Debo decirles con todo mi respeto que no me emociona en absoluto nada el himno nacional, sino que, por el contrario, me repatea mucho cada vez que oigo sus primeras rimbombantes notas. Afortunadamente no tiene letra (y es mejor que sea así y que carezca de palabras).
Y es que no me siento español, aunque sin embargo, lo soy, por suerte o quizá por desgracia.
Asimismo, no me dice nada ni me infunde ningún respeto tampoco ese otro sacrosanto símbolo de la patria que es la bandera rojigualda, colores que dicen que nos representan pero que para mí no representan absolutamente nada. Una vez tuve yo que jurarle fidelidad a esa bandera y besarla, y, vive Dios, ni besé ese trapo ni juré hasta la última gota de mi sangre por ella derramarla. Tampoco me merecen ningún respeto los diecisiete pendones autonómicos en los que se ha vertebrado la madre patria. Y es que no me gusta esta España que antaño se quiso una, grande y libre, pero tampoco esta que ahora se desmiembra en diecisiete autonomías o reinos de taifas.
Y es que no me siento español, aunque sin embargo, lo soy, por suerte o quizá por desgracia.
Perdón, señor presidente y señor rey de España, pero no me siento orgulloso tampoco de esta democracia, heredera de la dictadura de Franco, por la que dicen que tantos lucharan. Siento, además, vergüenza ajena de los candidatos que prometen puestos de trabajo, el oro y el moro para que les demos el cheque en blanco de nuestro voto, y así poder hacer carrera política al amparo del capital y del Estado y a nuestras espaldas, todo a fin de que las cosas no cambien para nada, o que si cambian lo hagan sólo para poder seguir igual: que lo que quieren es que todo cambie para que no cambie nada.
Y es que no me siento español, aunque sin embargo, lo soy, por suerte o quizá por desgracia.
Perdón, señor presidente y señor rey de España, pero soy consciente de que tenemos un pasado con el que no me identifico en absoluto de religiones monoteístas de moros, judíos y cristianos –cuando el único y solo Dios verdadero que hay es don Dinero, el más todopoderoso de todos los caballeros-, y de un imperio donde no se ponía nunca el sol, y, de hacerle caso a usted, sé que también tenemos mucho futuro por delante, pero a mí el futuro me importa todavía menos que el pasado, o sea: nada.

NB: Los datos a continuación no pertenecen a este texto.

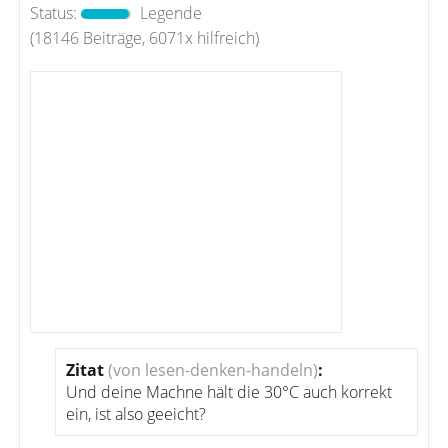
Status:
Legende
(18146 Beiträge, 6071x hilfreich)
Zitat
(von lesen-denken-handeln)
:
Und deine Machne hält die 30°C auch korrekt
ein, ist also geeicht?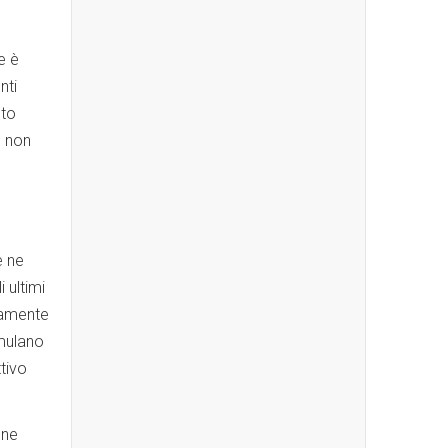
e è
nti
sto
e non
,
e ne
 ultimi
ndamente
umulano
tivo
one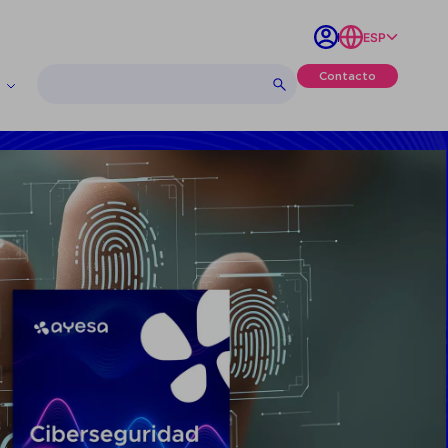
ESP
Contacto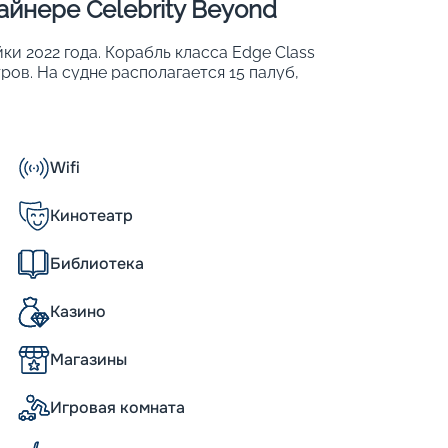
йнере Celebrity Beyond
ки 2022 года. Корабль класса Edge Class
ров. На судне располагается 15 палуб,
бходимыми удобствами и различными
 теплоходе могут разместиться 3260
т развить максимальную скорость 22 узла,
емы для стабилизации качки. Также
Wifi
о для развлечений, еды и отдыха;
ие программы;
Кинотеатр
ерах разного класса;
пинга;
Библиотека
я гостей сьютов.
технологически продвинутых теплоходов.
Казино
ь на свет и пространство, а такая
ближе к морю.
Магазины
а, уникальные возможности
Игровая комната
d во многом относятся к уникальным
ожностью трансформации, сулящее новые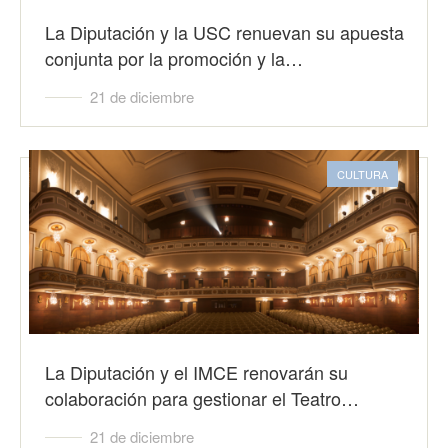
La Diputación y la USC renuevan su apuesta
conjunta por la promoción y la…
21 de diciembre
CULTURA
La Diputación y el IMCE renovarán su
colaboración para gestionar el Teatro…
21 de diciembre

Y es que no me siento español, aunque sin embargo, lo soy, por suerte o quizá por desgracia.
Perdón, señor presidente y señor rey de España, pero a mí el grito de ¡que viva España! me la trae más que floja, flojísima, ¿qué le voy a hacer?. Ni me pone la monarquía borbónica ni su despotismo tan poco ilustrado. Para mí no hay más reyes, de hecho, que los cuatro de la baraja. Que se entere, pues, Su Majestad de por qué este menda no se calla: porque no le da la real gana.
Y es que no me siento español, aunque sin embargo, lo soy, por suerte o quizá por desgracia.
Me duele España. Me ahogo, me ahogo, me ahogo en este albañal y me duele España en el cogollo del corazón, Unamuno scripsit. A mí no solo me duele España, como a don Miguel, sino que también me jode, hablando claro y castellano. España es el problema, porque España no es una entidad natural, sino una abstracción real y existente en el mapamundi, pero falsa, que sólo sirve para subyugar a todos los españoles, que no nacemos españoles, sino que nos hacemos (o nos hacen) españoles. España, se vista de rojo o de azul, se vista como se vista, igual que la mona, mona se queda. España es el problema, una abstracción real como una casa, pero falsa como Judas, o más falsa que Judas, si cabe, todavía.
Y es que no me siento español, aunque sin embargo, lo soy, por suerte o quizá por desgracia.
Por mucho que quiera dar otra imagen, señor presidente y señor rey de España, en este país de María Santísima, en esta vieja y curtida piel de toro que es el rabo de Europa, sólo hubo un don Quijote, y era un personaje literario, pero muchos, muchísimos, demasiados Sanchopanzas.
Y es que no me siento español, aunque sin embargo, lo soy, por suerte o quizá por desgracia.